Washing hands and sanitizing surfaces were pillars of foodservice hygiene before the COVID-19 pandemic hit. But those routines are more important now as eateries across the country reopen their dining rooms even as the virus continues to spread. Here are 14 tips that operators should keep in mind, shared by experts on two recent webinars.
The coronavirus is easy to kill
The coronavirus is part of a group of viruses called enveloped viruses, which are considered easier to kill using normal hygiene practices, said Carolyn Berland, senior scientist and brand innovation manager with Tork, in a Thursday webinar hosted by the National Restaurant Association Show. That’s why washing hands with soap and water is the key defense tactic.
Go easy on your hands
The skin itself is a defense mechanism against bacteria, and frequent hand-washing can damage that protective layer. When selecting a soap, operators should look for products “that are effective but also gentle to the skin,” Berland said, such as those with glycerin or other moisturizers.
Water temperature should be comfortable
“Temperature of water is not very important at all in terms of removing germs,” Berland said. The best water temperature is whatever is most comfortable for the individual, she said. Water that is too hot can damage the skin, and water that is too cold can be uncomfortable and disincentivize hand-washing.
Don’t forget to dry
“Drying hands is not optional,” Berland said. Drying removes dead skin cells as well as any bacteria or viruses that may have been missed with soap. Damp hands will more easily pick up and transfer bacteria. It’s important to dry gently to protect the skin, Berland said.
Avoid air dryers
Air dryers can spread microorganisms around the room, Berland said. While that’s not usually a problem, it presents a greater hazard in the age of COVID-19.
Sanitizer is not a soap substitute
Instead, hand sanitizer should be used when hands are already visibly clean and dry, Berland said.

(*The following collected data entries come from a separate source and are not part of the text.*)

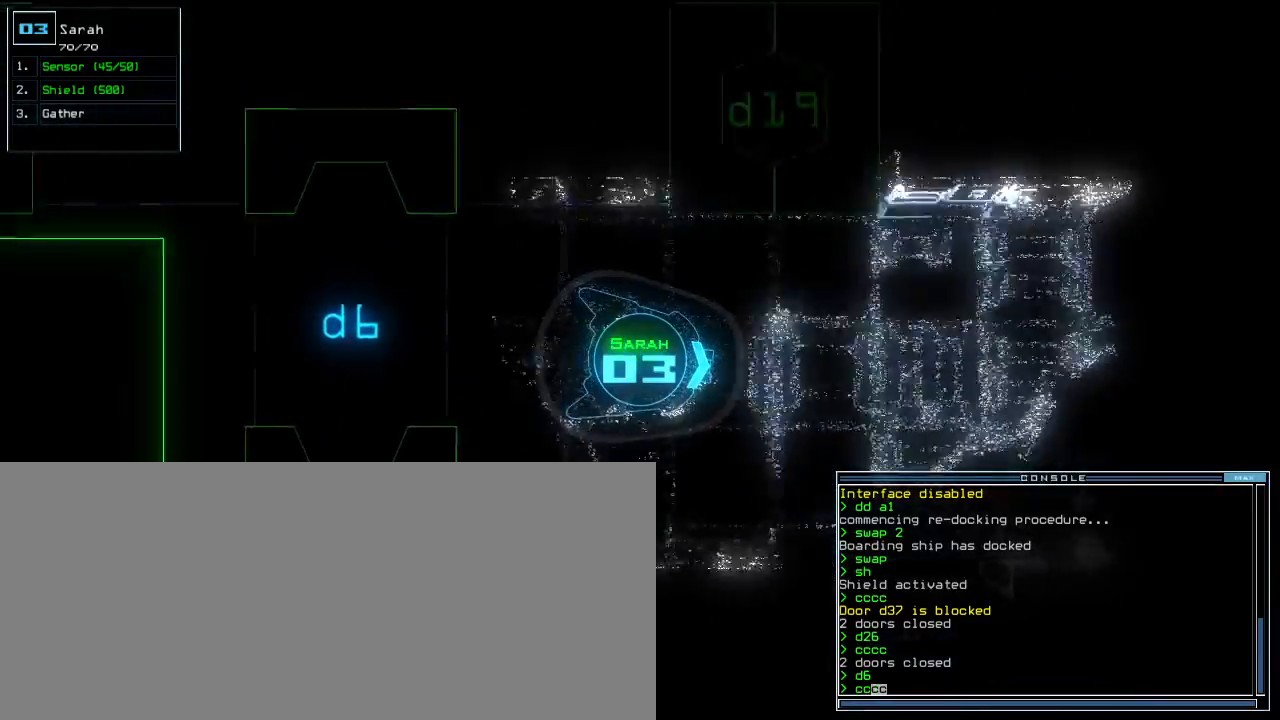
{"keys": ["up"], "events": []}
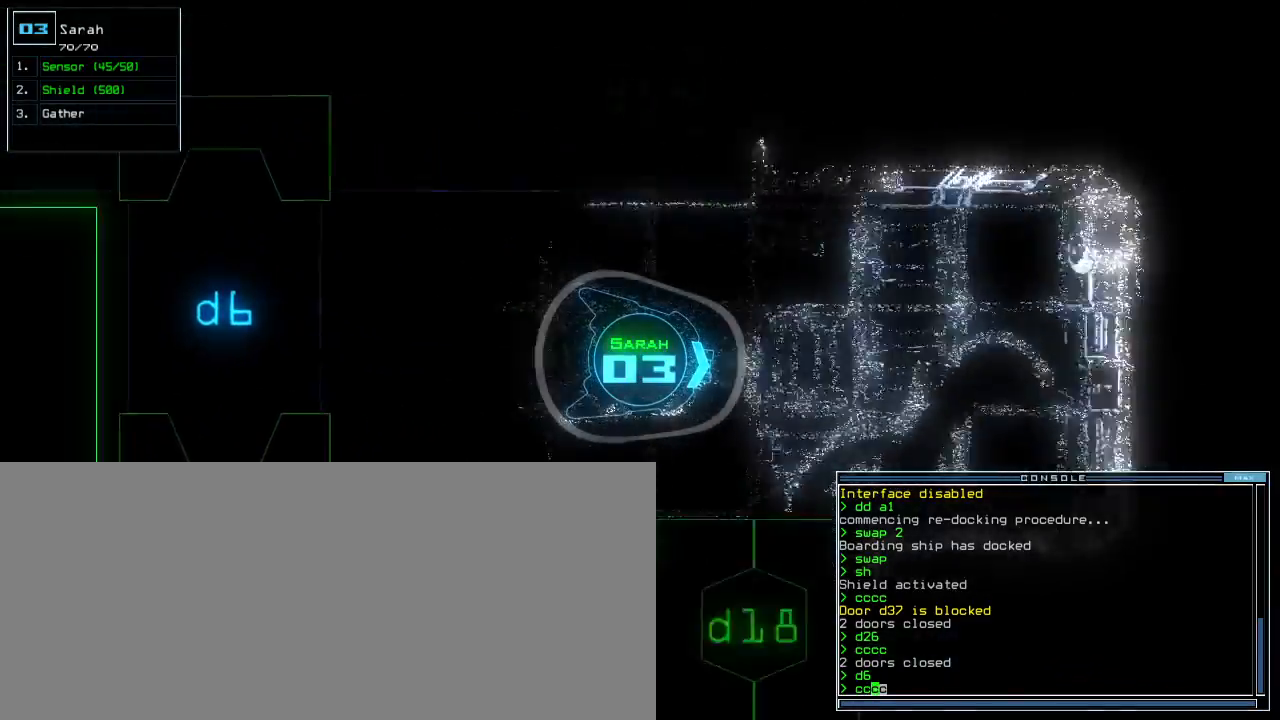
{"keys": ["up"], "events": [[33, "left", "down"], [100, "left", "up"]]}
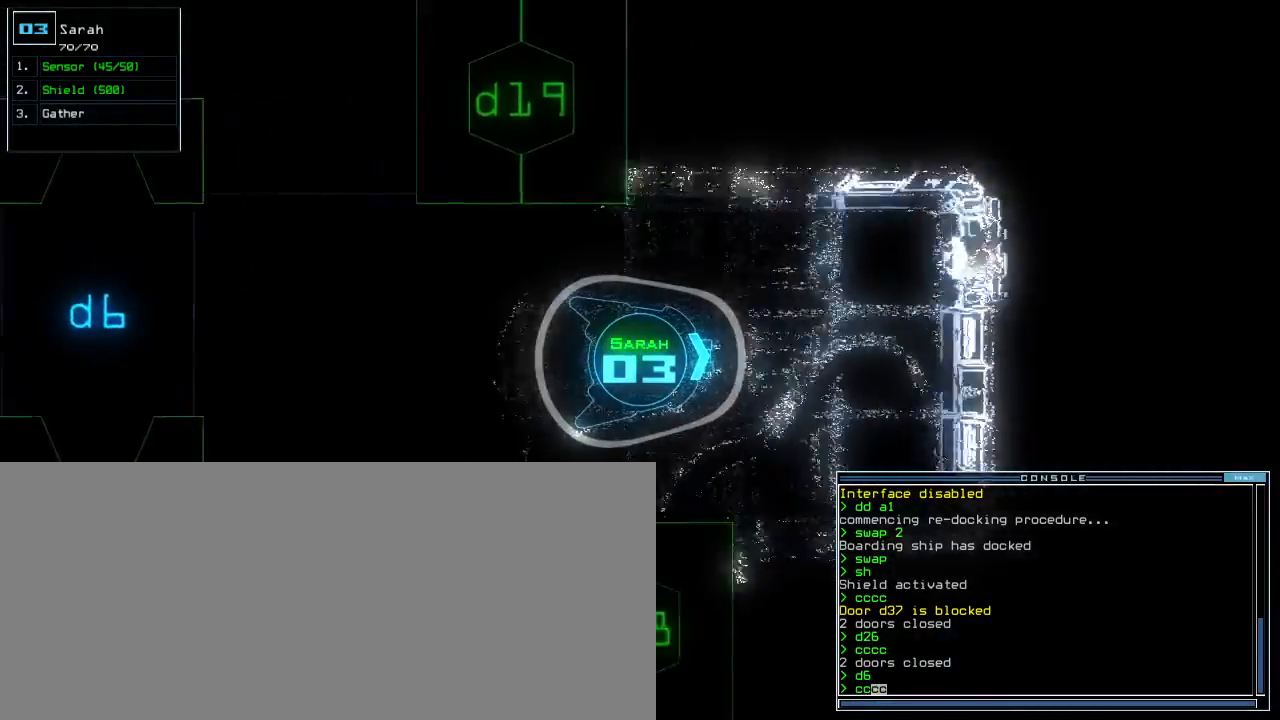
{"keys": ["down"], "events": [[133, "up", "up"], [200, "down", "down"], [283, "right", "down"], [450, "right", "up"]]}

Sanitizer will kill bacteria and virus on hands and reduce their transmission, but if hands are visibly dirty, the dirt will protect bacteria that’s already there.
Look for this sanitizer ingredient
The FDA recommends alcohol-based hand sanitizers that are at least 60% alcohol. “In general, I think alcohol is the best sanitizer ingredient,” Berland said. “Alcohol is almost always the quickest-acting and kills the most different kinds of germs.”
Be mindful about gloves
Gloves can help protect hands from heavy soiling when handling dirty or raw material, and they present a hygienic image to guests. However, they can also create a false sense of security, Berland said. Gloves can transfer bacteria from surface to surface just as effectively as bare hands, and they can make hands sweaty, creating an ideal environment for bacteria. Therefore, they should only be used for certain high-risk tasks, Berland said.
Gloves can be cleaned
Employees can wash or sanitize their gloves while wearing them, but they should be discarded once they’ve been removed, Berland said.

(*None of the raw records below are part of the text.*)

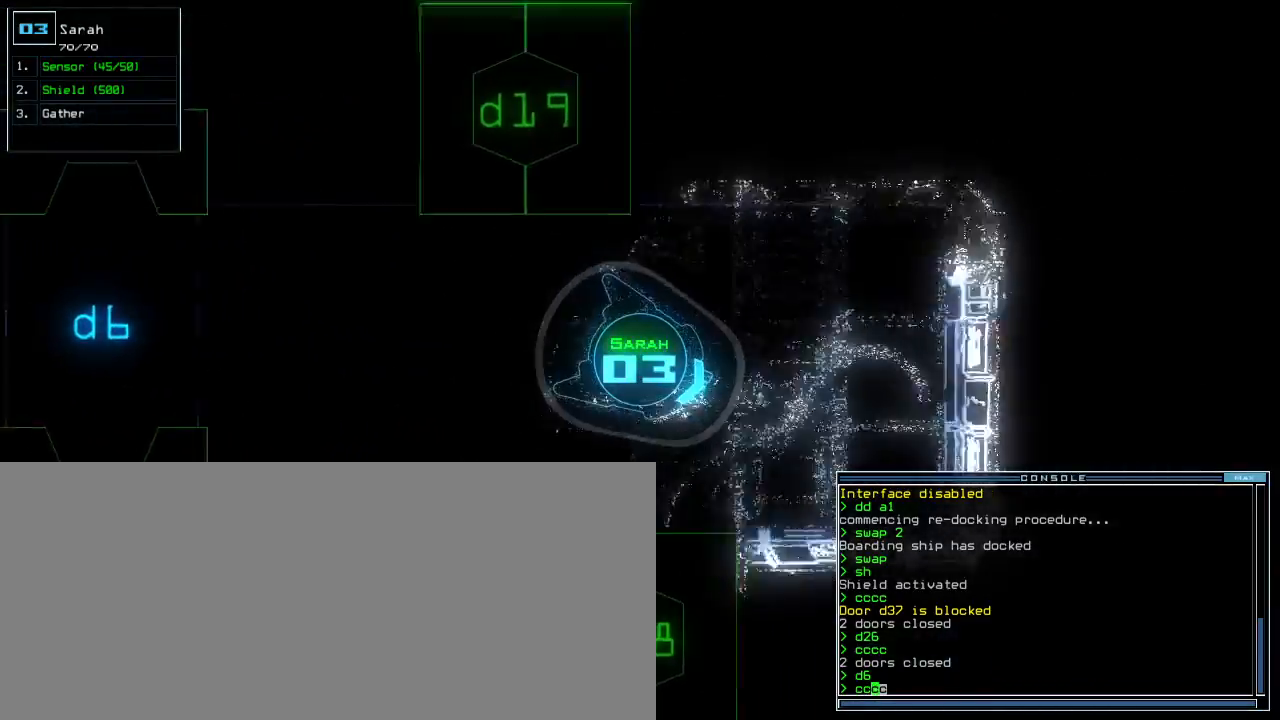
{"keys": ["down"], "events": [[117, "left", "down"], [217, "left", "up"]]}
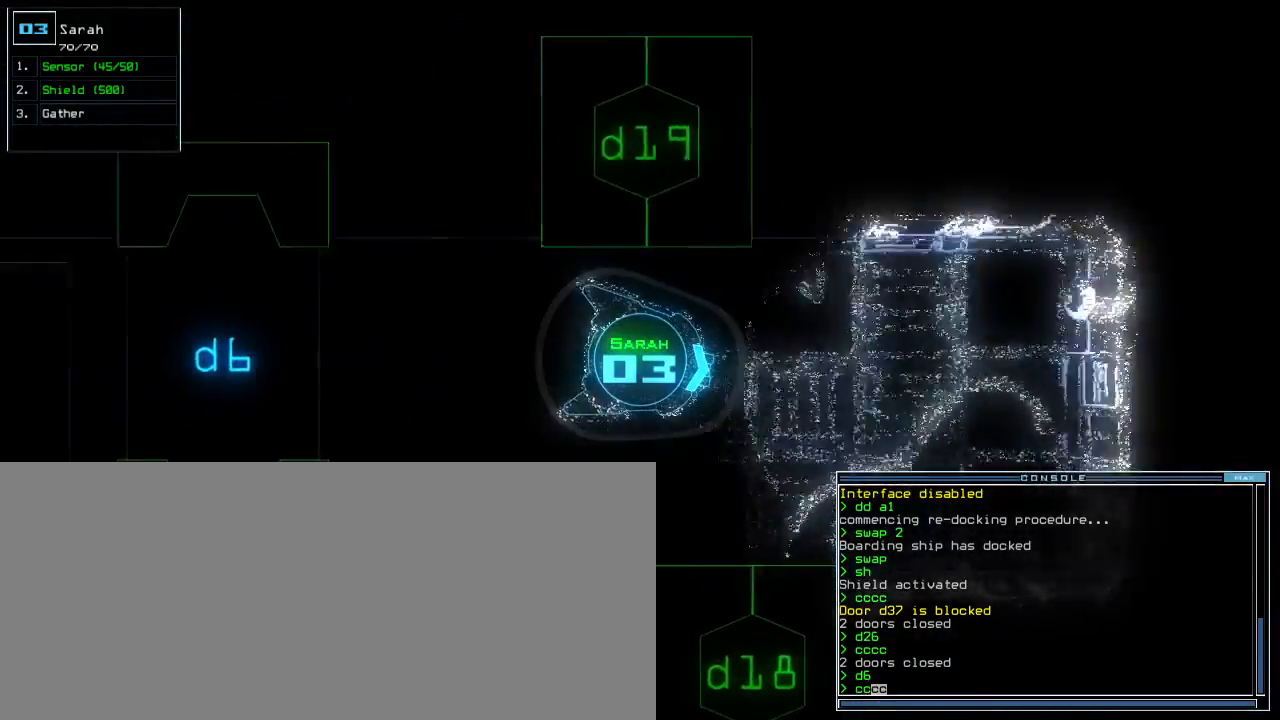
{"keys": ["down"], "events": [[333, "left", "down"], [400, "left", "up"]]}
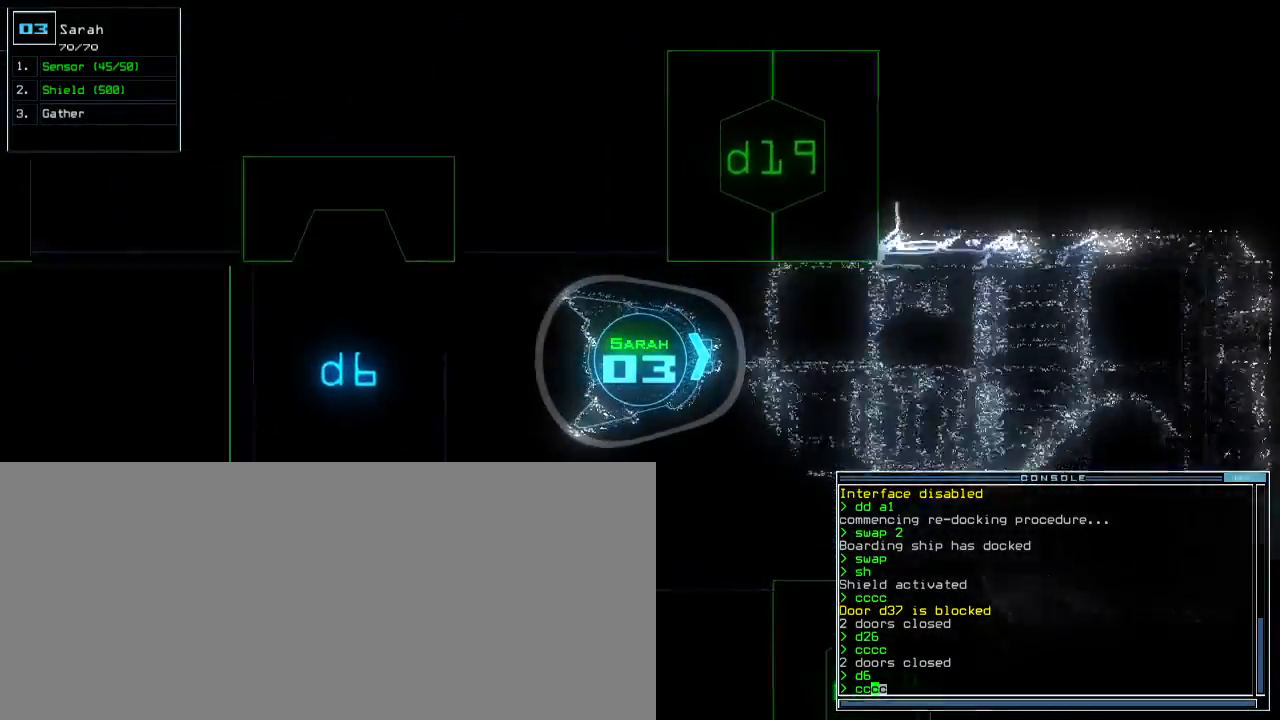
{"keys": ["down"], "events": []}
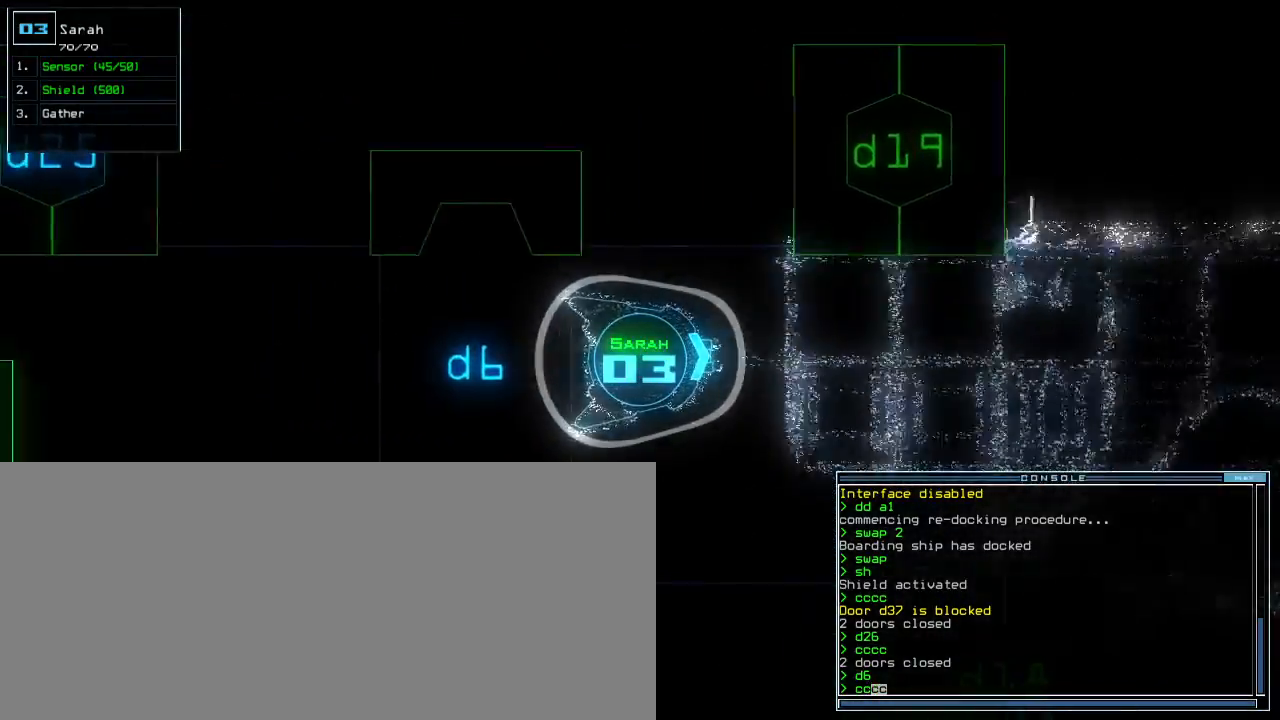
{"keys": ["down"], "events": []}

Consider switching up your tools
COVID-19 means that restaurants may need to shift the materials they use to clean. For instance, Berland said, restaurants should consider switching from cloth to disposable wipers to keep the virus from lingering on cleaning materials.
Handling cardboard products
In general, “paper and cardboard are not hospitable environments for the virus to live on,” Berland said. For incoming products packaged in cardboard, staff should unpack them carefully and get the cardboard out of the kitchen ASAP. Outgoing cardboard or paper products, such as to-go containers, should be stored in a clean place and handled with clean hands, she said.

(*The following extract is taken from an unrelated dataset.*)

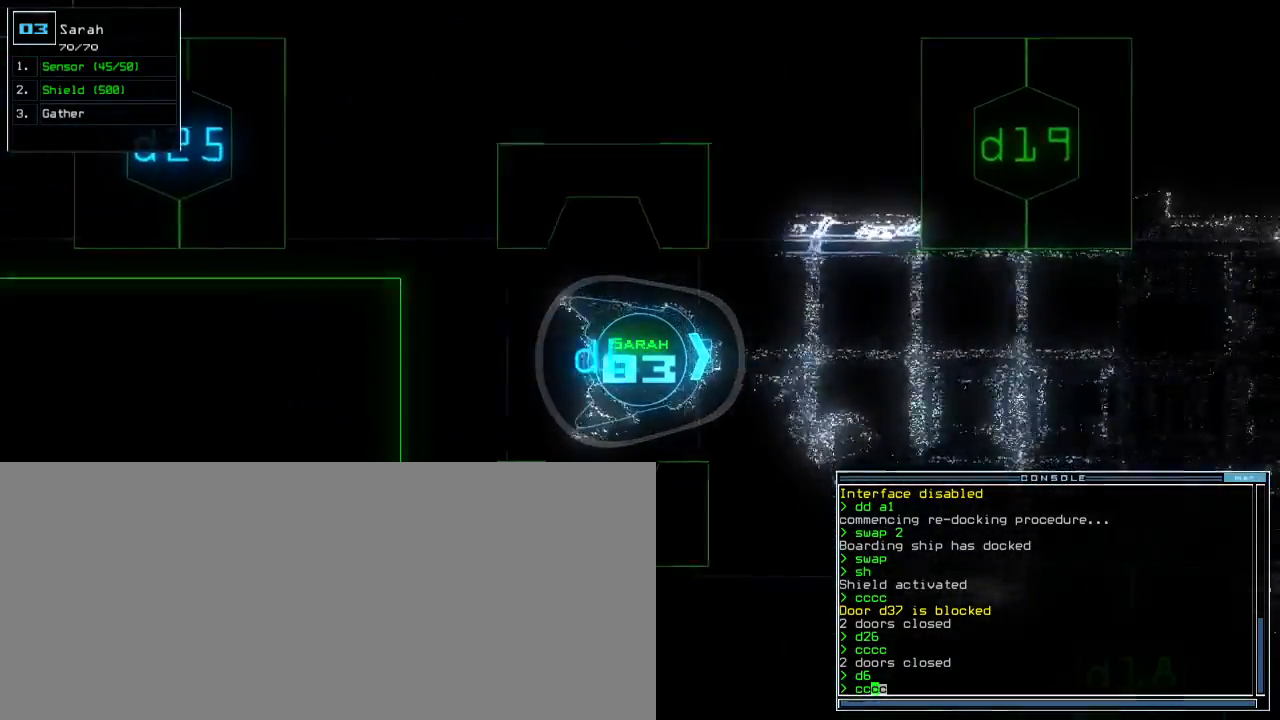
{"keys": ["left"], "events": [[183, "down", "up"], [217, "1", "down"], [250, "left", "down"], [300, "1", "up"]]}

Keep temperature-taking private
Some restaurants are taking workers’ temperature as a precaution against COVID-19. Because these tests involve individuals’ medical information, they should be done in a private area where other employees can’t see the results, said Derek Havel, partner with law firm Sheppard Mullin, on a webinar hosted in May by the National Restaurant Association Show. For the same reason, results should be kept in confidential files rather than workers’ personnel files.
Break up break rooms
If eateries decide to keep break rooms open, they should be set up in a way that prevents employees from congregating too close together, Havel said. This could mean removing tables and chairs or staggering breaks so there are fewer employees breaking at once. He also encouraged restaurants to allow breaks to be taken outside. “It does become more difficult if everyone can’t just plop down in the break room, but that is what we’re dealing with at this point,” he said.
Show and tell
Foodservice spots should be transparent with guests about what they’re doing to keep the space clean and safe during COVID-19, Berland said. A survey by Technomic found that 56% of consumers want to see staff “visibly cleaning” high-touch areas. And more than three-fourths of consumers want restaurants to offer signage detailing their sanitization methods, according to research by Tork, a supplier of hygiene products.